Why You Need to Teach Your Children Inclusivity

Raising kids can have its challenging moments. You want your kids to grow up to be kind and compassionate. As they start school, they may notice children different from them. So, it‘s important to teach your kids about inclusivity.

Importance of Learning Inclusion

Diversity can come in many forms, from gender, religion, culture to physical abilities. Children begin to notice these characteristics at a young age, as early as six months. As a toddler, they begin to internalize these differences and reason with them. However, they don’t always act on them. As they grow older, they start to express a preference toward their own race.

Daily interactions and observations shape their views on race and culture. As they enter into their late preschool years, this understanding informs behaviour. Some parents don’t discuss these differences and assume children will form a positive outlook. However, it’s through active exposure and promotion that kids learn inclusivity.

Without this dialogue, you can unintentionally contribute to your child’s formation of stereotypes. When forming thoughts, they’ll only have what they learned from society and the media to reference. Movies and tv shows can negatively influence your child’s biases. For example, Hollywood tends to cast white males as heroes more often. So, this can cause a white child to view children of other races as unequal.

Also, remaining silent on the topic can make your child nervous to ask questions. Without the proper education, your children can form unintended biases. So, it’s critical to expose your children to those different from them. This can help your children better understand the other person.

Prompting inclusion can also reduce the negative effects of social isolation. When kids are excluded, it can impact their mental and physical health. They may start to miss school, have low academic performance or even act out. They may also develop physical ailments like headaches or stomach aches.

Tips to Teach Your Child Inclusivity

Since inclusion is a critical skill for your child to learn, follow these tips to have a successful conversation.

1. Display Inclusive Behavior

Remember, your kids look up to you as a remodel and will intimate your behaviour. Set a positive example by engaging in inclusive activities. When talking with those of a different background, use respectful language. Also, examine your personal biases and be aware of them in social settings.

2. Lift Your Child’s Self-Esteem

To help your child be more compassionate, make sure you foster their self-esteem. Kids with higher self-confidence are more likely to be accepted. Instead of projecting their negative feelings on others, they will display empathy.

To help foster your child’s self-esteem, give them chances to feel capable and confident. Also, shower them with love and affection. Other ways to build up your child’s self-respect are to play with them and limit screen time.

3. Prepare for Any Tough Questions

Many kids ask questions when they don’t understand things. So, be ready to answer these inquiries when discussing racial biases. Consider brainstorming and writing answers to questions you think your child will have. You can even practice what you’re going to say with another adult beforehand.

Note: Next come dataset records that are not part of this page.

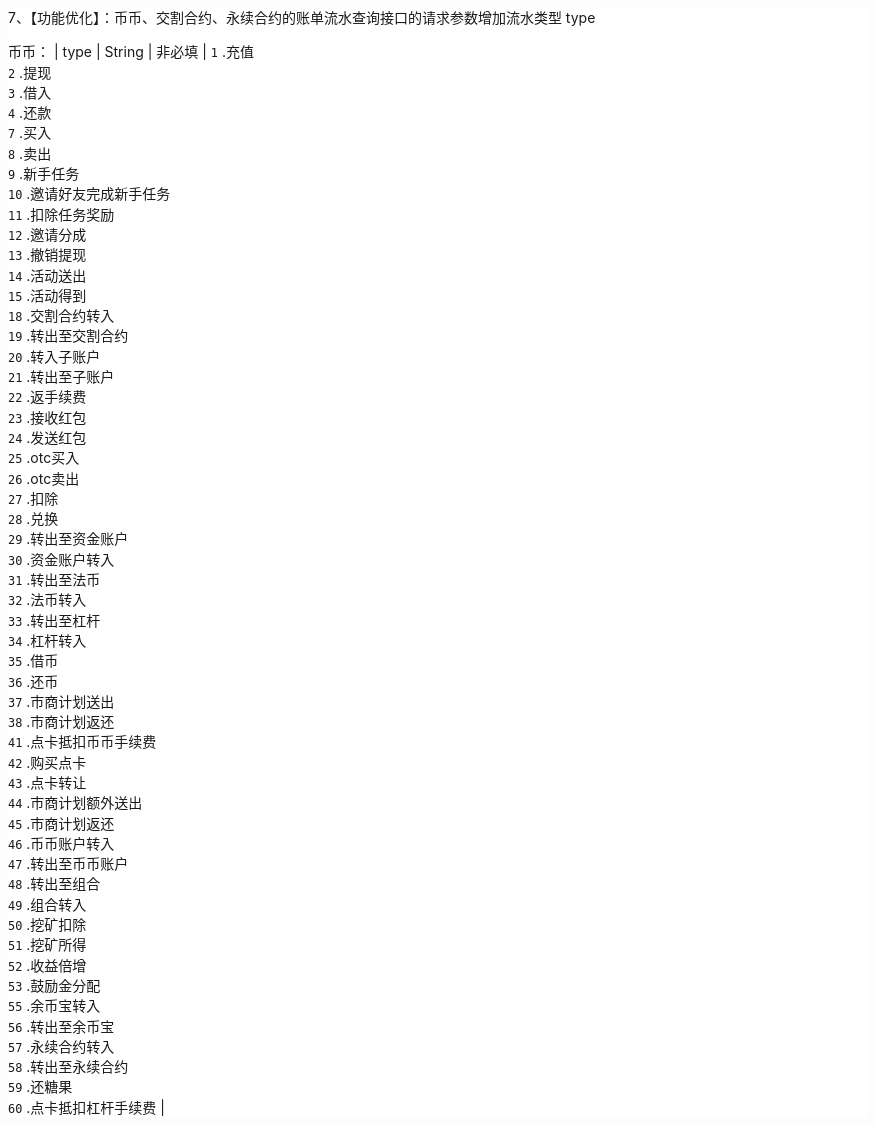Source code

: 7、【功能优化】：币币、交割合约、永续合约的账单流水查询接口的请求参数增加流水类型 type

币币： | type | String | 非必填 | `1` .充值  
`2` .提现  
`3` .借入  
`4` .还款  
`7` .买入  
`8` .卖出  
`9` .新手任务  
`10` .邀请好友完成新手任务  
`11` .扣除任务奖励  
`12` .邀请分成  
`13` .撤销提现  
`14` .活动送出  
`15` .活动得到  
`18` .交割合约转入  
`19` .转出至交割合约  
`20` .转入子账户  
`21` .转出至子账户  
`22` .返手续费  
`23` .接收红包  
`24` .发送红包  
`25` .otc买入  
`26` .otc卖出  
`27` .扣除  
`28` .兑换  
`29` .转出至资金账户  
`30` .资金账户转入  
`31` .转出至法币  
`32` .法币转入  
`33` .转出至杠杆  
`34` .杠杆转入  
`35` .借币  
`36` .还币  
`37` .市商计划送出  
`38` .市商计划返还  
`41` .点卡抵扣币币手续费  
`42` .购买点卡  
`43` .点卡转让  
`44` .市商计划额外送出  
`45` .市商计划返还  
`46` .币币账户转入  
`47` .转出至币币账户  
`48` .转出至组合  
`49` .组合转入  
`50` .挖矿扣除  
`51` .挖矿所得  
`52` .收益倍增  
`53` .鼓励金分配  
`55` .余币宝转入  
`56` .转出至余币宝  
`57` .永续合约转入  
`58` .转出至永续合约  
`59` .还糖果  
`60` .点卡抵扣杠杆手续费 |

To have a positive conversation, talk openly even if certain topics feel uncomfortable. Provide your kid with honest but age-appropriate answers. Remember, you may not have all the answers at the time. So, it’s okay to find the information first and then circle back with them.

4. Expose Your Child to Diverse People

When your kid interacts with others, who are different from them, it takes away their initial fear. It can also help them have a deeper understanding and set an example for other children.

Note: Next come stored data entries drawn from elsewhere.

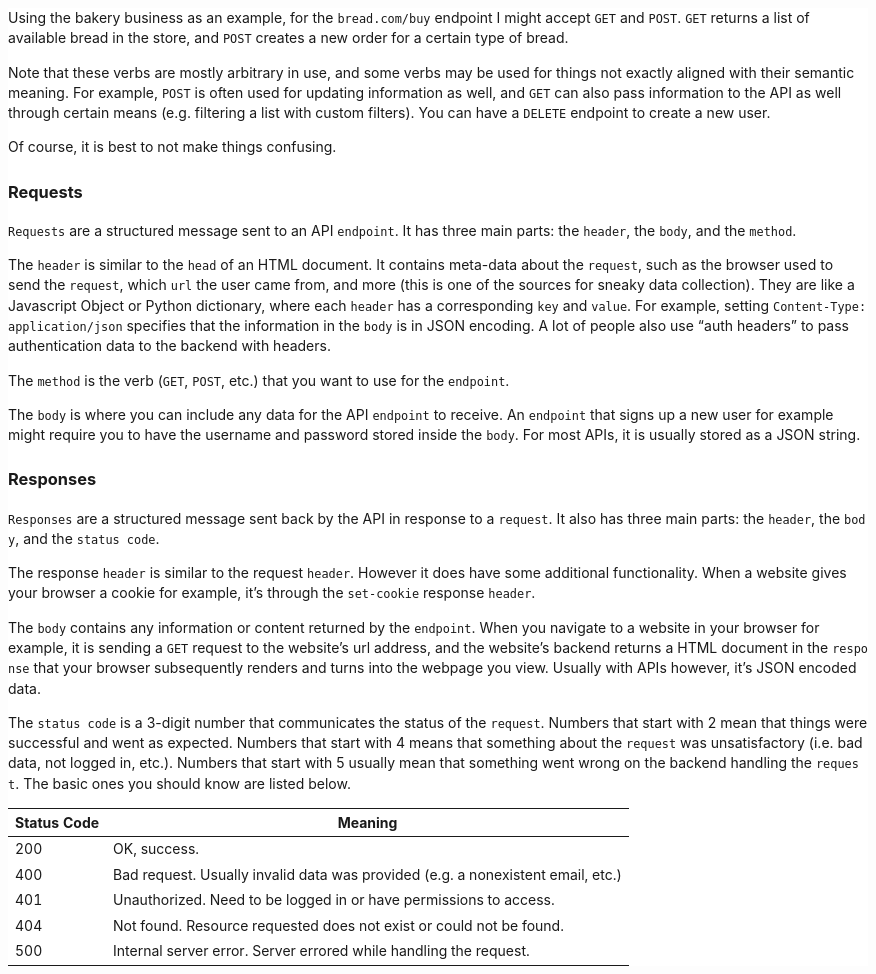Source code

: Using the bakery business as an example, for the `bread.com/buy` endpoint I might accept `GET` and `POST`. `GET` returns a list of available bread in the store, and `POST` creates a new order for a certain type of bread. 

Note that these verbs are mostly arbitrary in use, and some verbs may be used for things not exactly aligned with their semantic meaning. For example, `POST` is often used for updating information as well, and `GET` can also pass information to the API as well through certain means (e.g. filtering a list with custom filters). You can have a `DELETE` endpoint to create a new user.

Of course, it is best to not make things confusing. 

### Requests

`Requests` are a structured message sent to an API `endpoint`. It has three main parts: the `header`, the `body`, and the `method`. 

The `header` is similar to the `head` of an HTML document. It contains meta-data about the `request`, such as the browser used to send the `request`, which `url` the user came from, and more (this is one of the sources for sneaky data collection). They are like a Javascript Object or Python dictionary, where each `header` has a corresponding `key` and `value`. For example, setting `Content-Type: application/json` specifies that the information in the `body` is in JSON encoding. A lot of people also use “auth headers” to pass authentication data to the backend with headers. 

The `method` is the verb (`GET`, `POST`, etc.) that you want to use for the `endpoint`. 

The `body` is where you can include any data for the API `endpoint` to receive. An `endpoint` that signs up a new user for example might require you to have the username and password stored inside the `body`. For most APIs, it is usually stored as a JSON string. 

### Responses

`Responses` are a structured message sent back by the API in response to a `request`. It also has three main parts: the `header`, the `body`, and the `status code`. 

The response `header` is similar to the request `header`. However it does have some additional functionality. When a website gives your browser a cookie for example, it’s through the `set-cookie` response `header`. 

The `body` contains any information or content returned by the `endpoint`. When you navigate to a website in your browser for example, it is sending a `GET` request to the website’s url address, and the website’s backend returns a HTML document in the `response` that your browser subsequently renders and turns into the webpage you view. Usually with APIs however, it’s JSON encoded data. 

The `status code` is a 3-digit number that communicates the status of the `request`. Numbers that start with 2 mean that things were successful and went as expected. Numbers that start with 4 means that something about the `request` was unsatisfactory (i.e. bad data, not logged in, etc.). Numbers that start with 5 usually mean that something went wrong on the backend handling the `request`. The basic ones you should know are listed below.

| Status Code | Meaning |
| --- | --- |
| 200 | OK, success. |
| 400 | Bad request. Usually invalid data was provided (e.g. a nonexistent email, etc.) |
| 401 | Unauthorized. Need to be logged in or have permissions to access. |
| 404 | Not found. Resource requested does not exist or could not be found. |
| 500 | Internal server error. Server errored while handling the request. |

While you may be used to filling your social circle with those similar to you, try breaking out of your comfort zone. Consider attending cultural events in your area or travelling. Another way to expose your child to diversity is by visiting your local playground. Suppose there is a child in a wheelchair at the park. Encourage your kid to play with them. There are many activities they can do together, such as wheelchair basketball or Simon says.

5. Emphasize the Similarities

When we’re teaching kids about inclusivity, often, we focus on how others are different. We encourage our children to respect these distinctions. However, emphasizing the similarities can help your child to better connect with others. During the conversation, cite examples, such as similar goals or emotions, among your kid and others.

6. Take Advantage of Literature

Sometimes it can be hard to express your message clearly. This is where children’s books can come in handy. Read stories to your child that celebrate diversity. Having storytime can also be a great way to bond with your kid.

Here are some books embracing differences you may want to check out:

  • Sulwe by Lupita Nyong
  • Whoever You Are by Mem Fox
  • The Colors of Us by Karen Katz
  • Little People Big Dream: Harriet Tubman by Maria Isabel Sanchez Vergara
  • Suki’s Kimono by Chieri Uegaki

7. Embrace Individuality

Encourage your children to view others’ differences as something that makes them unique. Explain to them how things, such as appearance or beliefs, make a person special. Emphasize that everyone has something valuable to offer. By having this mindset, your child is less likely to isolate their classmates.
Why You Should Encourage Your Children to Play With Others

All children want to feel respected by their peers. Although, those who are considered different are often left out from social activities. So, to encourage your child to be inclusive to everyone, it’s essential to have an open discussion with them. Inclusivity is key to making every child feel happy and supported!